Friday, July 15, 2011

Reader to Reader makes another massive donation of books to Navajo Nation


By Nick Grabbe
Daily Hampshire Gazette

AMHERST - A truck loaded with 15,000 donated books left Amherst Tuesday and is expected to arrive at the Navajo Nation Library in Window Rock, Ariz., this Friday.

The books were collected by Reader to Reader, an Amherst organization that since 2002 has distributed at no cost an estimated 4.5 million volumes in the U.S. and 13 countries.

Speaking by phone from the road in southern Illinois Thursday, Library Director Irving Nelson said he and employee Everett Tsosie flew to Massachusetts on Monday and rented a 26-foot truck. This is the third truckload of 15,000 books that they have driven cross-country after David Mazor, the Reader to Reader executive director, collected them, he said.

"David is a tremendously important person to the Navajo Nation," he said. "We wouldn't be able to get these quality books from any other source."

The library, which is near the New Mexico border, serves a population of 300,000 people spread out over 26,000 square miles in three states, Nelson said. The library's budget goes almost exclusively to staff, and includes just $6,000 a year to buy books, he said.

Each trip to Amherst and back costs about $4,000, but the library is able to acquire high-quality books worth about $100,000 at no charge, Nelson said. The library has replaced its entire fiction collection with books from Reader to Reader, and has donated duplicate copies to boys and girls clubs and adult and youth detention centers in the Navajo Nation, he said.

Mazor made a special effort to find books that library users had requested: children's books, ones about sports, and novels by Stephen King. In addition, author and National Book Award winner Peter Matthiessen, who knows one of Reader to Reader's board members, donated about 1,500 of his own books about Native American history and culture. They were included in this week's shipment.

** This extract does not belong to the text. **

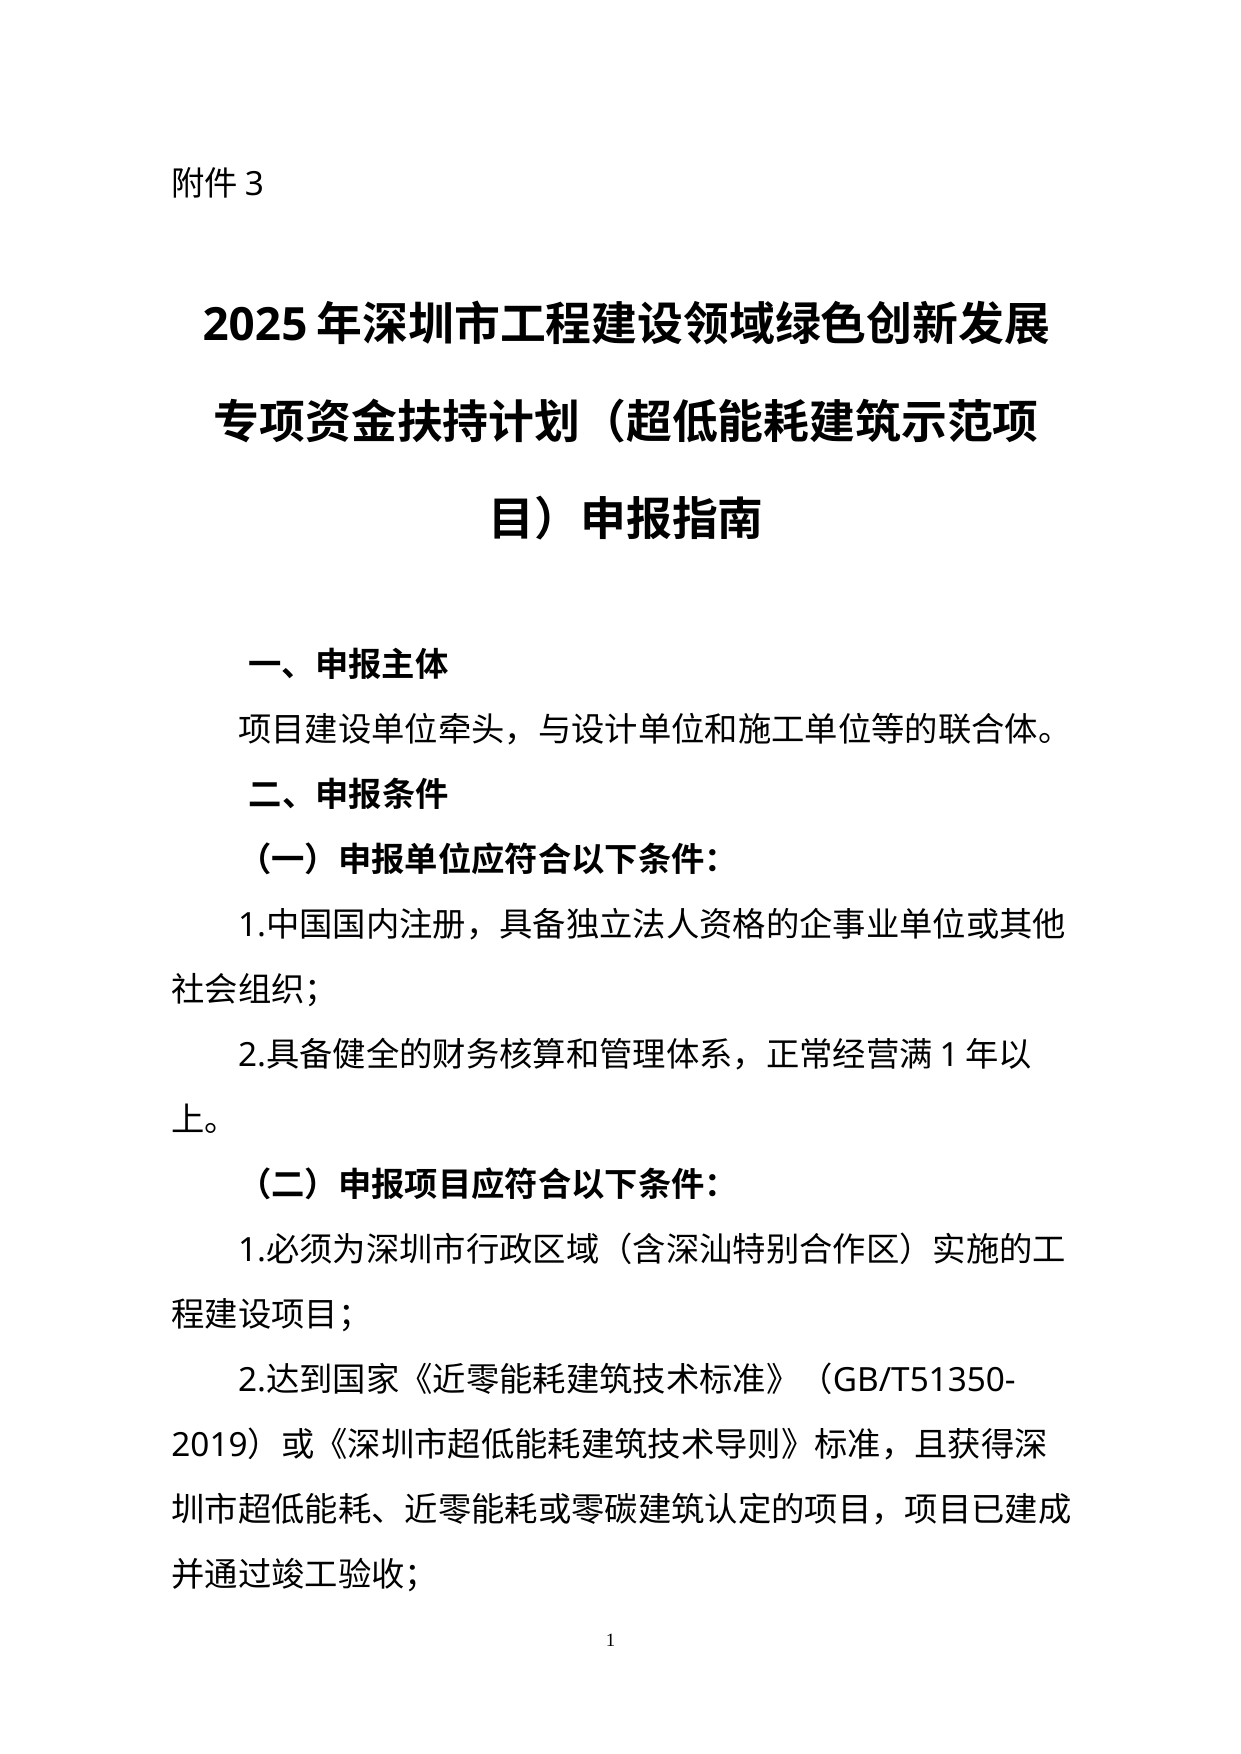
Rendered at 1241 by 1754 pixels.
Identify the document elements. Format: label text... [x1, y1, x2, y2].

Reader to Reader operates out of Amherst College's Cadigan Center on Woodside Avenue in Amherst. The organization stores about 10,000 books at a time there, and often gets walk-in donations, Mazor said.

Mazor and his volunteers also acquire books by scanning sales at homes and libraries, and increasingly they are working with major publishers such as Random House to acquire new copies, he said. Reader to Reader also gets donated books from organizations like Mystery Writers of America, he said.

Reader to Reader donated more than a million books to schools and libraries in New Orleans in response to Hurricane Katrina. Last September, it donated $50,000 worth of books to a school library in Shiprock, N.M., that was destroyed in a suspicious fire.

The organization has expanded beyond the U.S. borders and has donated books in Haiti, the Dominican Republic, Costa Rica, India, Kosovo, Kenya, Ghana and other countries, Mazor said. It is interested in locating books in Creole for shipment to Haiti, he said.

He's also looking for history books, children's books, and volumes on health that are less than five years old, he said. He's a stickler for books in excellent condition.

For the shipment to the Navajo Nation, Reader to Reader went through 200,000 donated books before deciding on 15,000. It hopes to make another donation of 15,000 books in October and has pledged to donate a total of 100,000, Mazor said,

"David goes through every book to select books for this library," said Nelson. "And he's been to Window Rock several times, and recognizes the books in the library when he comes."